Posadzony przed sędzią śledczym, Roman Jajko początkowo wypierał się jakiegokolwiek udziału w zamachu. Usiłował też zbagatelizować swoje groźby rzucane wcześniej pod adresem członków SN. Dopiero kiedy pokazano mu narzędzie zbrodni - znalezioną w zbożu dubeltówkę, którą kupił od sąsiada Mrozka, przyznał się do oddania skrytobójczego strzału. Złożył też obszerne wyjaśnienia, od których przesłuchującym go śledczym z pewnością włosy musiały zjeżyć się na głowach.
Ludzie starosty?
Mam przed sobą niewielką broszurę, wydaną w 1933 r. we Lwowie nakładem Drukarni Kresowej. Jej pełny tytuł brzmi: O mord w Brzozowie. W podtytule: Sprawozdanie z procesu przed Sądem Przysięgłych w Sanoku. Na 64 stronach zamieszczono dokładny przebieg toczącej się w dniach 18-26 września 1933 r. rozprawy karnej przeciwko: Romanowi Jajce, lat 28, oskarżonemu o nieumyślne spowodowanie śmierci Jana Chudzika i ciężkie uszkodzenie ciała Władysława Owoca; Stefanowi Stankiewiczowi, lat 39, starszemu posterunkowemu służby śledczej, oskarżonemu o dokonanie zbrodni podżegania i pomocnictwa do zabójstwa (z początkiem 1933 r. aż do 14 maja 1933 r. w Brzozowie wielokrotnie nakłaniał Romana Jajkę do zabicia Władysława Owoca, a nadto był mu pomocnym przy popełnianiu tego przestępstwa), oraz komisarzowi Bolesławowi Drewińskiemu, lat 39, komendantowi powiatowemu PP w Brzozowie, oskarżonemu o dokonanie zbrodni podżegania do zabójstwa (z początkiem 1933 r. kilkakrotnie nakłaniał Stefana Stankiewicza do zabicia Władysława Owoca).
Przez osiem dni, przy wypełnionej po brzegi sali Sądu Okręgowego przy ul. Kościuszki w Sanoku (a pierwszego dnia procesu nawet w asyście bojowego oddziału policji, czuwającego na zewnątrz), toczyła się niezwykła rozprawa, która wstrząsnęła opinią publiczną w całej Polsce. Przed 12-osobową ławą przysięgłych, złożoną głównie z miejscowych rolników, stanęli bowiem dwaj doświadczeni funkcjonariusze Policji Państwowej. Przedstawiciele formacji ustawowo zobowiązanej do strzeżenia spokoju i bezpieczeństwa obywateli. Stanęli nie jako świadkowie, ale oskarżeni o zbrodnię.

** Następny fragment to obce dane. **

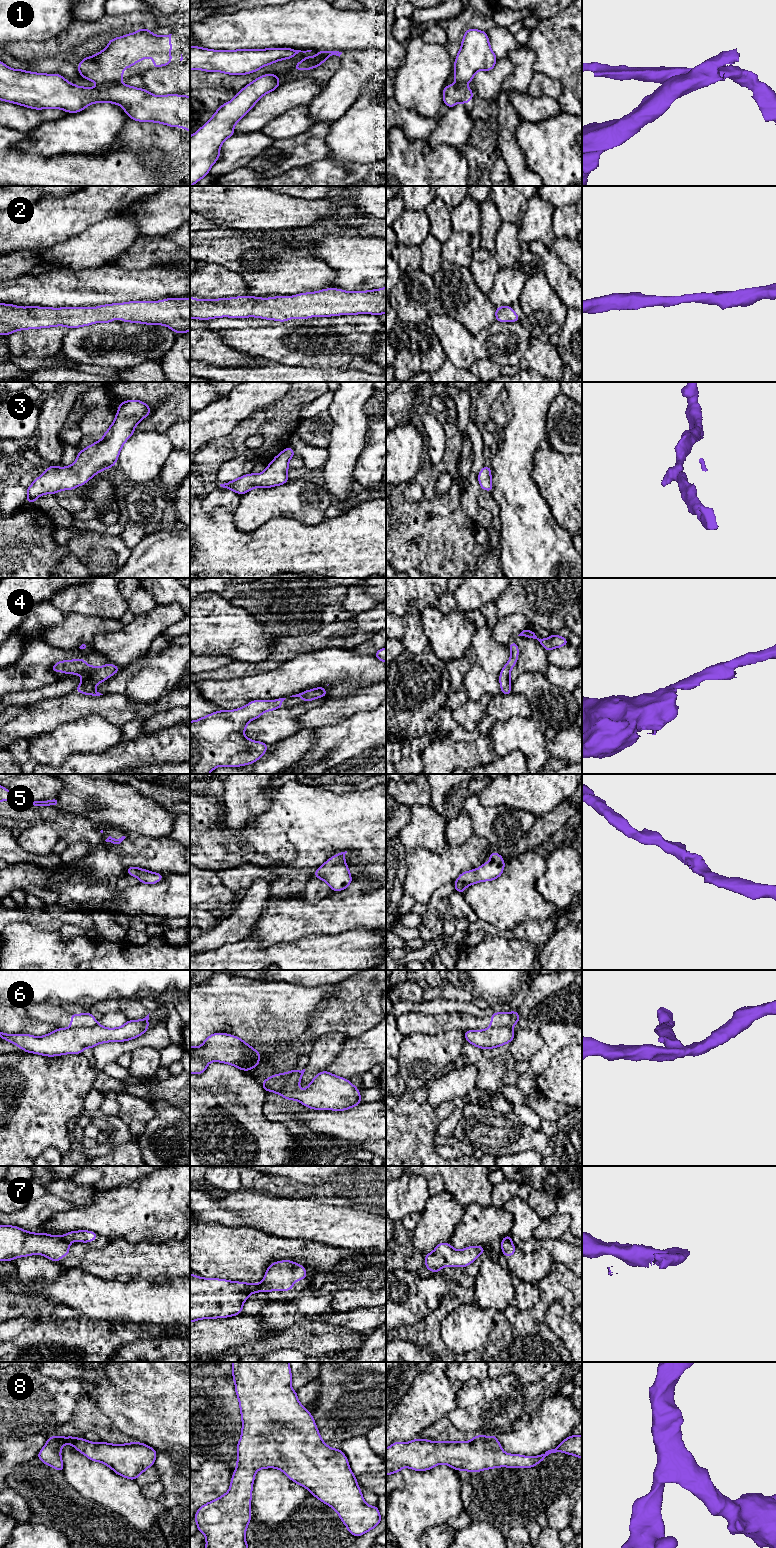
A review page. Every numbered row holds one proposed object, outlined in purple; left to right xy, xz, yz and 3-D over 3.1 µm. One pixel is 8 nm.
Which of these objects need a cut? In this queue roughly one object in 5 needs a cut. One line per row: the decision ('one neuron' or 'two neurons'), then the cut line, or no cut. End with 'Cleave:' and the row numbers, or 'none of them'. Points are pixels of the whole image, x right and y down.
1: two neurons; cut in xy along (113, 83), (100, 85)
2: one neuron; no cut
3: one neuron; no cut
4: one neuron; no cut
5: one neuron; no cut
6: two neurons; cut in xz along (264, 1083), (267, 1089), (275, 1090), (282, 1094)
7: two neurons; cut in xy along (62, 1236), (70, 1242)
8: one neuron; no cut
Cleave: 1, 6, 7

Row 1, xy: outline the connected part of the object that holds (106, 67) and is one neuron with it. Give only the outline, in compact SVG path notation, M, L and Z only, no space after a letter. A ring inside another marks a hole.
M140 28L135 33L109 40L107 47L94 56L82 59L79 75L99 85L114 84L123 80L123 69L153 57L153 68L169 65L171 35L154 35L149 29Z

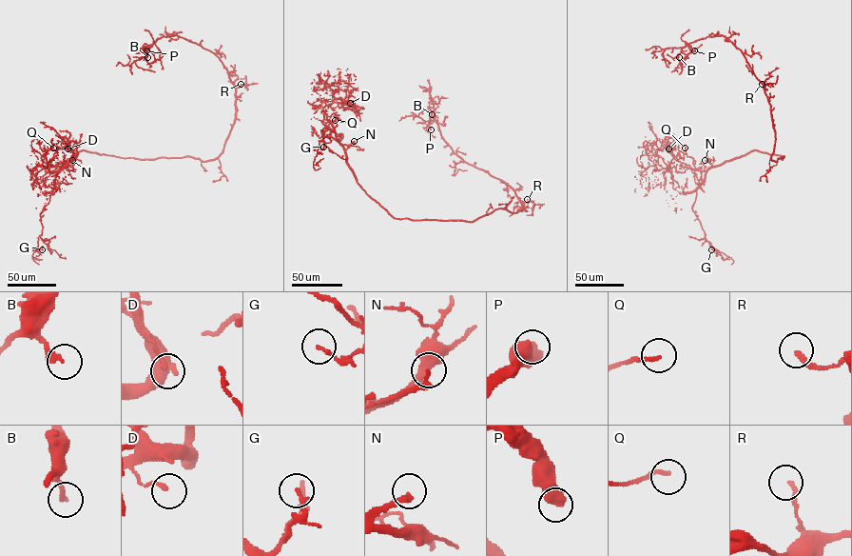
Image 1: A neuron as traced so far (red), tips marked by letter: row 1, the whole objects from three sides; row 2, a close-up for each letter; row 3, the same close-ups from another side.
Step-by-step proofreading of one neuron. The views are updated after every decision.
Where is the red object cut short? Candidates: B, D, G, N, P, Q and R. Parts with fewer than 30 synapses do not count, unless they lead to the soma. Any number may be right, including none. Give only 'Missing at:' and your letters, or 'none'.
Missing at: N, Q

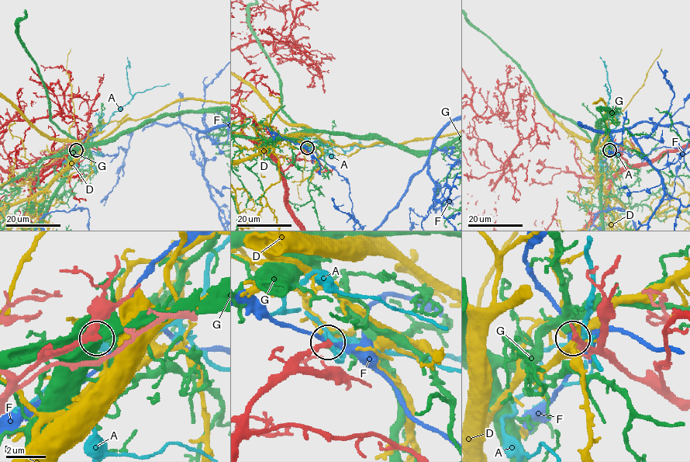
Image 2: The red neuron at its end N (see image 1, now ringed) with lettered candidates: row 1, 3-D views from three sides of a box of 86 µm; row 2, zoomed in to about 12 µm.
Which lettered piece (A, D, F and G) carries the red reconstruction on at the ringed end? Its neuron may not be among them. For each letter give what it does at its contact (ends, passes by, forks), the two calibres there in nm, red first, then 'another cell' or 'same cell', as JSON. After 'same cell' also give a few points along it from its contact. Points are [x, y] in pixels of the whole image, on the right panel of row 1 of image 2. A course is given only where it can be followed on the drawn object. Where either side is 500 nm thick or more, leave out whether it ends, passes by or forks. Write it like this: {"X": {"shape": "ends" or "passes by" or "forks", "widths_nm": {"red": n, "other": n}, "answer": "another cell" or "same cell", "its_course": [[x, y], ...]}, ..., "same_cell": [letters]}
{"A": {"shape": "forks", "widths_nm": {"red": 280, "other": 300}, "answer": "same cell"}, "D": {"shape": "forks", "widths_nm": {"red": 240, "other": 260}, "answer": "another cell"}, "F": {"shape": "ends", "widths_nm": {"red": 280, "other": 190}, "answer": "another cell"}, "G": {"shape": "forks", "widths_nm": {"red": 240, "other": 110}, "answer": "another cell"}, "same_cell": ["A"]}

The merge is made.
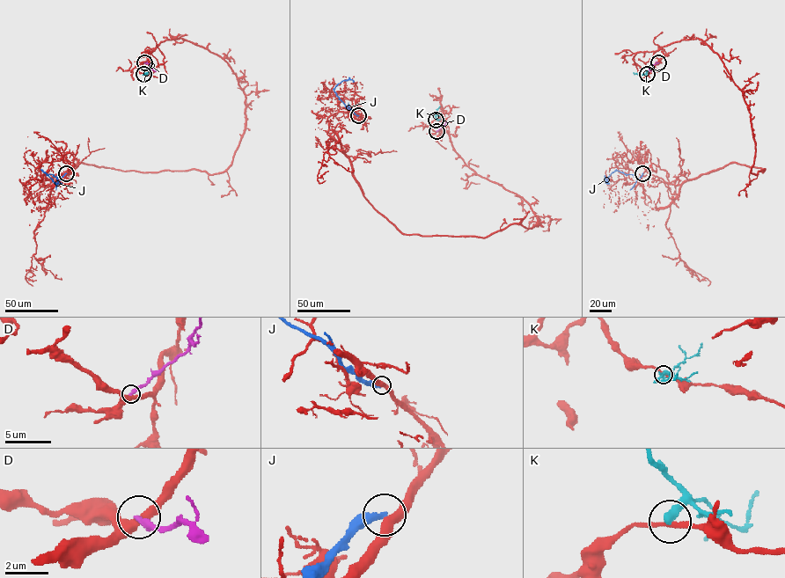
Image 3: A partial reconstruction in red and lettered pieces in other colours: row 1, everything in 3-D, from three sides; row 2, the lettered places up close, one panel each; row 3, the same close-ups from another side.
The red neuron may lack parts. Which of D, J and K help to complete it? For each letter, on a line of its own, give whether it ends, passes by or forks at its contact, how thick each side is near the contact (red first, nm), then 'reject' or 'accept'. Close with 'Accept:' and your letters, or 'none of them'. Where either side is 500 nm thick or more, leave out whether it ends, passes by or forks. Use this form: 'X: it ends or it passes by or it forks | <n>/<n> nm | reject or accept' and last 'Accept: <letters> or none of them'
D: it ends | 400/340 nm | reject
J: it ends | 400/380 nm | reject
K: it ends | 200/400 nm | reject
Accept: none of them

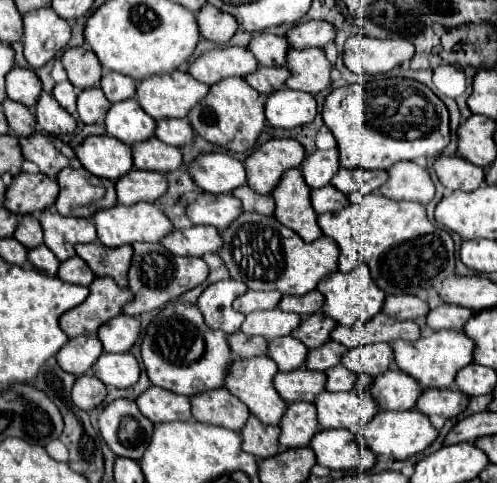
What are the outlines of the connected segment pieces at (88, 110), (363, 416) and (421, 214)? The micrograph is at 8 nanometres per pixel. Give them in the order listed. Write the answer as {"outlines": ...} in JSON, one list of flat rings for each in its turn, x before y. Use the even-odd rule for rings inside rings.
{"outlines":[[[89,88,81,90,77,96,77,112,83,124,103,124,105,112,109,112,111,104,105,100,105,94,101,88]],[[321,392,315,400,317,418,321,428,347,428,361,430,377,414,373,396,359,392]],[[367,194,359,204,349,204,339,212,321,214,319,226,325,236,337,242,339,254,339,270,351,272,357,264,365,262,371,270,371,278,375,284,387,294,417,294,425,288,441,288,445,278,455,276,455,248,449,232,427,218,425,206,419,202,397,202,385,198,381,194]]]}

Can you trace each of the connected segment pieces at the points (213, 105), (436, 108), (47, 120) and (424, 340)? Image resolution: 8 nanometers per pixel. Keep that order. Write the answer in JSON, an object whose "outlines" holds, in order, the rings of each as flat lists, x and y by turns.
{"outlines":[[[227,78,211,86,209,94,189,112,189,122,205,140,231,152,251,152,265,128,265,98,243,78]],[[379,78,367,84,351,84,345,88,335,88,323,106,323,122,337,138,339,162,343,168,365,168,365,170,389,170,399,160,435,158,451,142,449,132,449,110,425,84,409,78]],[[41,94,39,102,37,102,37,112,35,116,39,118,39,126,53,134,53,136,63,136,63,134,71,134,77,130,77,120,65,112,49,94]],[[439,330,439,332,433,332,431,336,421,336,417,342,395,340,391,346,395,350,397,368,403,370,405,374,413,376,425,390,429,390,429,388,453,386,455,374,473,362,475,342,469,336,465,336,463,332]]]}

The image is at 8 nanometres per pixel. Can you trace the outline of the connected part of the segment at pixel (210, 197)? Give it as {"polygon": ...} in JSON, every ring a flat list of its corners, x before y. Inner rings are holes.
{"polygon":[[201,192,197,200,187,206,187,216,193,224,207,224,215,226,219,232,229,228,237,216,241,216,241,200,233,194,207,194]]}

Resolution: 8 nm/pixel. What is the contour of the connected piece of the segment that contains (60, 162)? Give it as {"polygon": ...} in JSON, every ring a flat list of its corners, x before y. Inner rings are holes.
{"polygon":[[37,132,31,138,19,138,19,142,21,142,25,160,35,162,45,176,55,178,63,168,79,168,81,166,75,152,67,144,63,144,59,138,41,136]]}

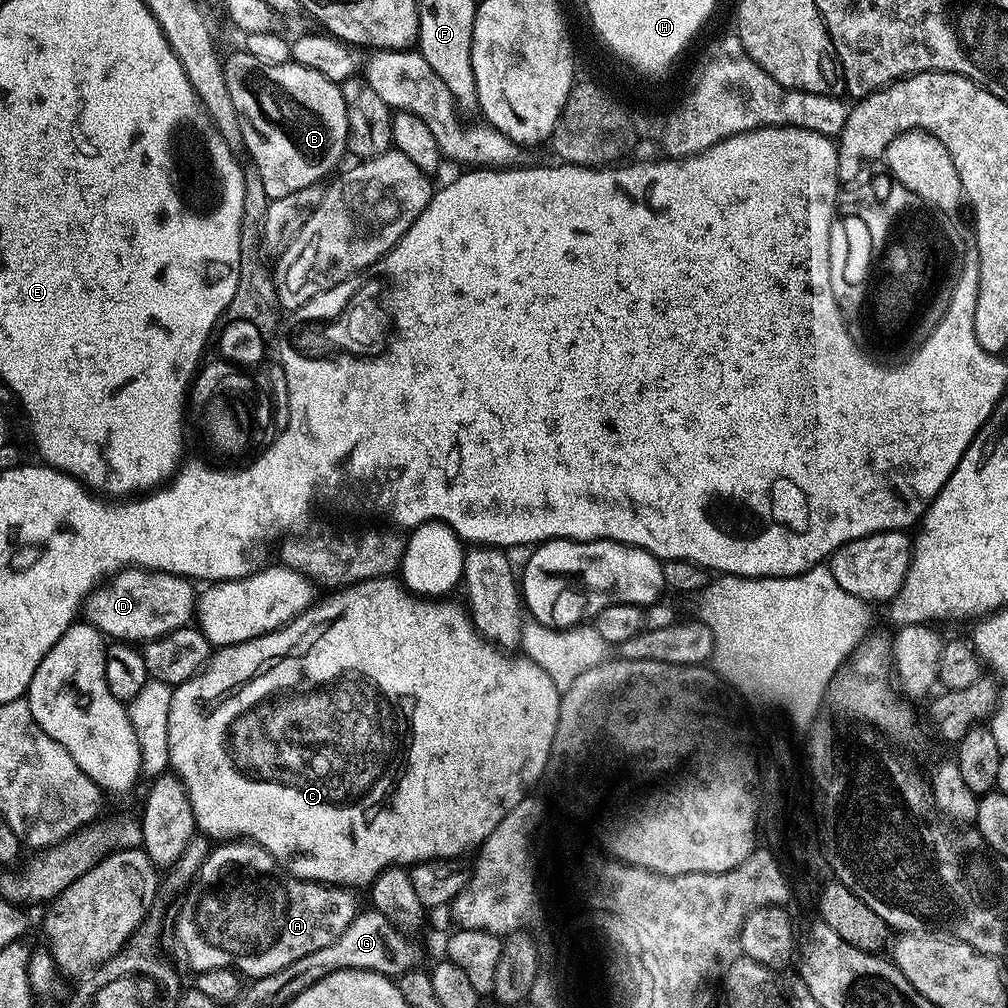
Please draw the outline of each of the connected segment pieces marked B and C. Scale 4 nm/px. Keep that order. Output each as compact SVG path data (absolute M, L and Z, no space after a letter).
M237 50L232 57L227 57L224 77L240 119L247 125L242 127L243 151L252 155L249 156L250 163L258 168L269 200L294 194L294 190L319 185L319 180L327 172L337 171L336 163L348 152L346 102L342 102L342 90L337 81L322 78L318 70L310 70L295 62L282 66L262 66L262 62L250 58L250 54L243 50Z
M375 578L362 580L344 586L341 592L330 597L329 600L321 599L307 608L302 615L296 616L288 624L283 624L273 632L262 634L258 638L250 638L246 642L231 644L225 648L216 648L203 670L194 678L175 685L170 698L170 746L168 747L168 763L171 771L179 776L184 789L188 792L190 806L194 810L197 829L209 838L250 838L253 844L261 844L264 849L274 857L278 863L290 874L294 874L303 880L317 880L319 884L339 884L341 886L357 886L356 884L371 885L374 877L384 868L391 866L411 866L425 860L439 860L441 858L459 857L459 852L465 850L470 844L479 846L484 839L492 833L494 826L506 818L510 810L514 810L520 800L526 796L531 784L540 780L540 775L545 775L552 758L552 743L558 730L558 714L560 713L561 689L540 666L533 660L529 660L523 654L510 660L499 652L499 649L485 642L480 633L472 625L472 617L463 607L456 604L444 604L448 602L427 602L422 598L415 598L401 586L401 583L392 578Z

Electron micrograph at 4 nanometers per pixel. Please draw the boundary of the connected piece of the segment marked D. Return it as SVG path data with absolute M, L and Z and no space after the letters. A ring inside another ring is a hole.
M135 566L121 568L85 600L82 612L87 623L93 624L113 641L157 640L193 623L198 592L192 588L195 588L193 581L171 576L168 572L150 572Z

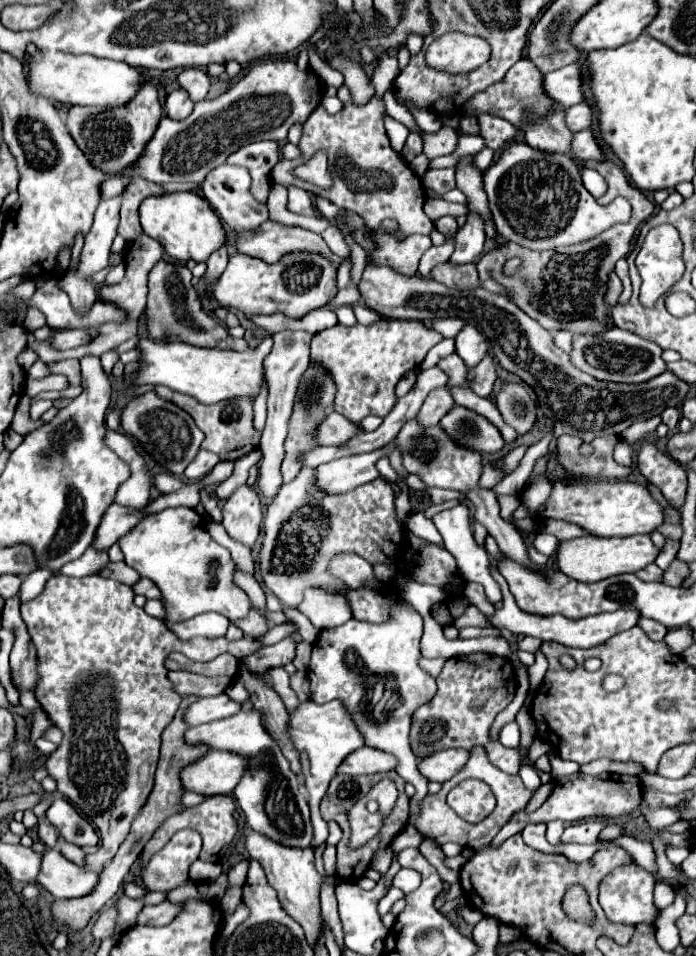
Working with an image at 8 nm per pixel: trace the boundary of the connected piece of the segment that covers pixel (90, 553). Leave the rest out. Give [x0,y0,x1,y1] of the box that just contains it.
[61,548,109,576]

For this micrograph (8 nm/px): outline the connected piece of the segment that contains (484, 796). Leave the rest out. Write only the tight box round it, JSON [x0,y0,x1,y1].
[447,780,496,822]

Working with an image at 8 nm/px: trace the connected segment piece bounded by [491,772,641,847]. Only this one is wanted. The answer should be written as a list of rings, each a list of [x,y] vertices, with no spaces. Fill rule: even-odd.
[[[573,774],[557,778],[551,796],[531,814],[523,811],[515,813],[509,822],[503,826],[491,842],[491,846],[499,847],[507,838],[522,832],[527,824],[537,824],[543,820],[563,820],[563,822],[577,822],[587,816],[627,816],[629,812],[637,810],[641,802],[641,784],[637,776],[629,774],[601,774],[601,776],[587,776],[587,774]]]

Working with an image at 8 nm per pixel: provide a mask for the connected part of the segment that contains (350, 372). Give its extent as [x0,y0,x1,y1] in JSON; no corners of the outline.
[311,318,443,422]

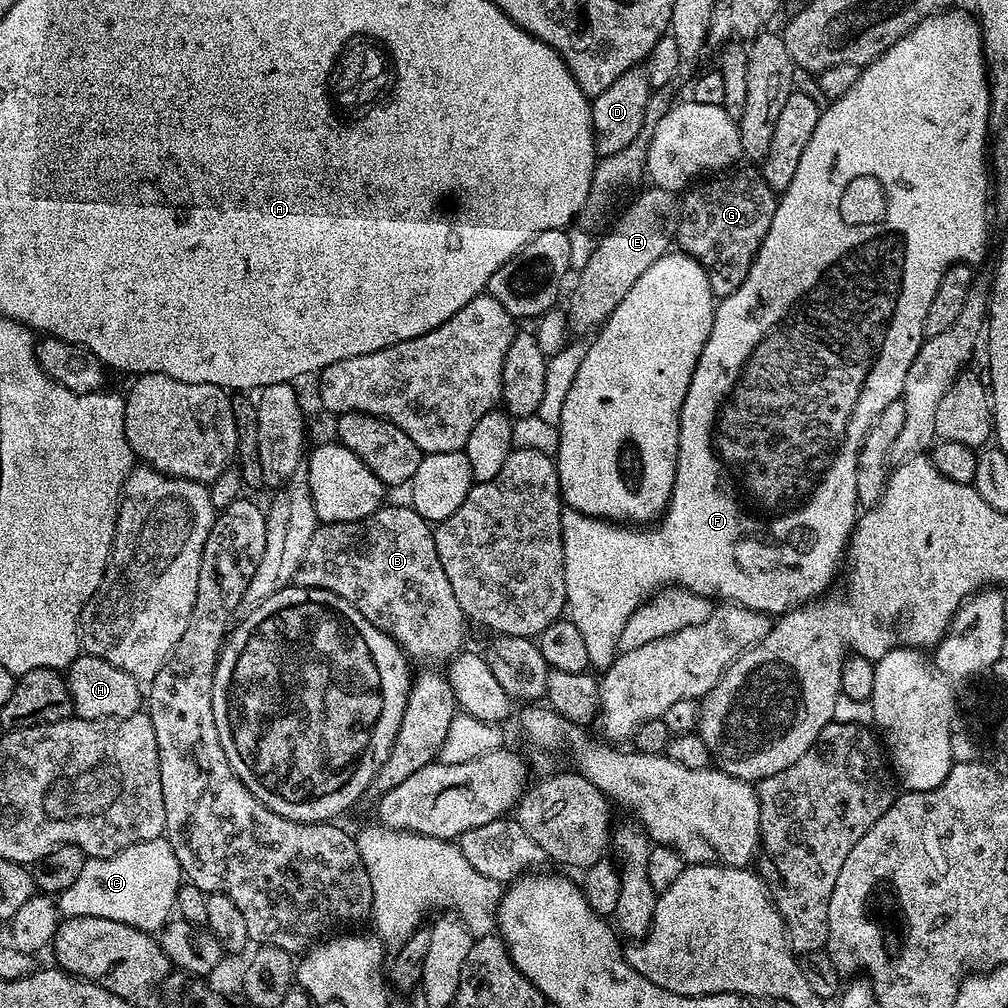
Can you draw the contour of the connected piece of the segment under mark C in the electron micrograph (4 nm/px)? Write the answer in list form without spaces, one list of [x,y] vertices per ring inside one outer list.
[[[164,836],[138,842],[110,858],[85,859],[82,874],[65,892],[59,893],[59,911],[65,917],[93,916],[110,918],[149,934],[159,933],[177,907],[182,885],[180,863]]]

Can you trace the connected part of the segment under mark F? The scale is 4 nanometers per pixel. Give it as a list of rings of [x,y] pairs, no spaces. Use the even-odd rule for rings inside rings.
[[[952,11],[938,12],[918,22],[918,26],[894,42],[894,46],[890,46],[877,60],[863,65],[860,79],[854,82],[854,86],[821,111],[818,126],[814,126],[814,134],[810,134],[810,142],[806,142],[806,150],[802,150],[798,170],[794,170],[790,186],[786,186],[779,197],[769,232],[760,243],[748,276],[732,296],[717,303],[710,338],[706,338],[706,346],[692,375],[690,390],[680,407],[680,441],[674,490],[658,523],[640,527],[612,522],[607,525],[608,532],[596,532],[602,528],[601,521],[596,517],[584,516],[570,507],[561,511],[568,599],[566,616],[574,626],[578,626],[578,634],[582,634],[582,639],[586,641],[586,658],[593,669],[606,670],[616,661],[622,630],[626,630],[630,614],[634,614],[634,610],[638,610],[653,594],[669,586],[679,586],[709,598],[721,596],[721,601],[753,608],[756,612],[783,614],[827,593],[832,575],[842,568],[858,519],[856,463],[862,442],[876,416],[882,414],[890,402],[903,397],[906,374],[926,339],[926,310],[930,310],[930,302],[934,302],[934,294],[938,294],[938,286],[946,270],[950,270],[953,264],[967,261],[970,256],[979,255],[982,249],[978,248],[988,244],[990,168],[986,163],[986,149],[990,144],[990,94],[984,42],[979,23],[973,17],[971,20],[964,12]],[[859,176],[892,176],[892,180],[856,180]],[[832,180],[844,180],[840,184],[840,253],[837,256],[832,256]]]

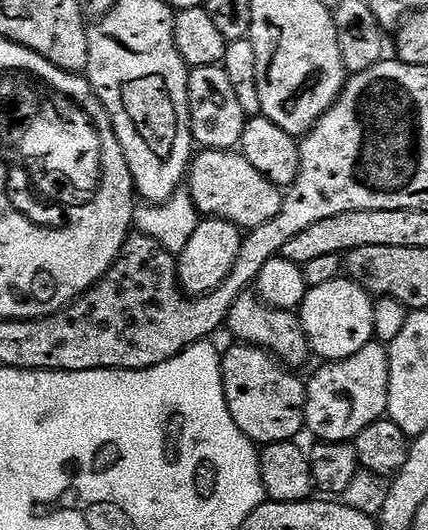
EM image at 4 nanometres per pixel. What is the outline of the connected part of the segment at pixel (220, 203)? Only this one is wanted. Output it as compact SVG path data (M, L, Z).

Przebieg procesu wykazał dobitnie, że sprzeniewierzyli się składanej wcześniej przysiędze o służbie narodowi, nawet z narażeniem zdrowia i życia, oraz równym i sprawiedliwym traktowaniu wszystkich obywateli. Dopuścili się czynu niegodnego każdego człowieka, a policjanta w szczególności – podżegania do zabójstwa. Ich tłumaczenia, w świetle przedstawionych dowodów i zeznań świadków brzmiały delikatnie mówiąc - niewiarygodnie. Nic więc dziwnego, że nie przekonały ławy przysięgłych.
Nie sposób w ograniczonym brakiem miejsca artykule przedstawić przebieg całego sanockiego procesu. Zainteresowanych odsyłam więc do wspomnianego wcześniej sprawozdania sądowego, przygotowanego – jak napisano we wstępie – na podstawie relacji prasowych, w szczególności „Kuriera Lwowskiego”.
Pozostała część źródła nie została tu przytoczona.